Whether you want your grime emcees to do grime and nothing else, the facts are that Dizzee has done EDM, Wiley/Roll Deep went pop, Skepta followed suit before coming home, and Kano – one of grime’s establishment who perhaps hasn’t converted skills into a chart buster like those mentioned – is a long established explorer of all avenues. ‘Home Sweet Home’ undercut straight grime with softer gloss and pranks. Digitised mishmash ‘London Town’ drafted in Craig David and Kate Nash with pop producer Fraser T Smith in his pomp. ‘Method to the Maadness’ utilised Boyz Noize and Hot Chip better than anticipated, after ‘140 Grime Street’ felt it had to redress the balance of realness.
‘Made in the Manor’ adds a lot of intro/retrospection and referencing to the East End state of mind, as if reciting old diary entries or making commuter observations through tube stops. From the puncturing of innocence (‘T-Shirt Weather in the Manor’), to general people watching across the capital and beyond (‘This is England’, ‘Drinking in the West End’), Kano gets his grown man on. Short of becoming a Pearly King, his travelcard takes you to every kerb and hot/blackspot, reminding that whatever the postcode, street dreams in The Big Smoke stay real.

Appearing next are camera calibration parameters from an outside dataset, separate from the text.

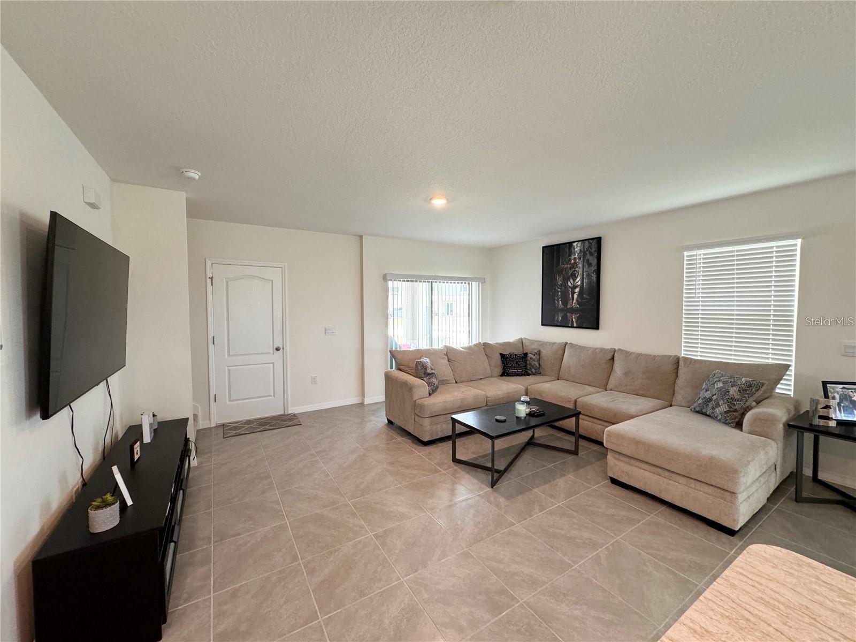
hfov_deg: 102.1
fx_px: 346
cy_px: 321
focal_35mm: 14
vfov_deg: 85.7
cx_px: 428
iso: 250
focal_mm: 2.22
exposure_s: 1/120
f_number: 2.2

Unable to leave overdone rock guitars alone with the opener ‘Hail’, Kano resumes his relationship with Damon Albarn on ‘Deep Blues’ in assessing life lessons. Concepts (‘Little Sis’, schmaltz aside, laments a distanced sibling), and grime-horned hammers (‘New Banger’, ‘3 Wheel Ups’ with Wiley and Giggs), put familiarly uneven album flow in a nutshell. Some soft bits, some harder bits, some chart-aimed bits that won’t guarantee a Top 10 finish. Pop or not, Kano’s mic guarantee – the “flow they don’t make no more…not 140 but it’s fuckin’ raw…” – speaks for itself.